• [Required work] Line by line, the entries below are to be reproduced unaltered.

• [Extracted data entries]
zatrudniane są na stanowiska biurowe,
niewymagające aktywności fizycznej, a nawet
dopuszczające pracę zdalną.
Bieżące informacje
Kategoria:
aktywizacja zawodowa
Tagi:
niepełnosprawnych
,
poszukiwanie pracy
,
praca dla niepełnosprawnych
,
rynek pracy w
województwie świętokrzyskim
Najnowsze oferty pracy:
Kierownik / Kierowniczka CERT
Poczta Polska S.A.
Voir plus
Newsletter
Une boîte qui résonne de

• [Written answer]
zatrudniane są na stanowiska biurowe,
niewymagające aktywności fizycznej, a nawet
dopuszczające pracę zdalną.
Bieżące informacje
Kategoria:
aktywizacja zawodowa
Tagi:
niepełnosprawnych
,
poszukiwanie pracy
,
praca dla niepełnosprawnych
,
rynek pracy w
województwie świętokrzyskim
Najnowsze oferty pracy:
Kierownik / Kierowniczka CERT
Poczta Polska S.A.
Voir plus
Newsletter
Une boîte qui résonne de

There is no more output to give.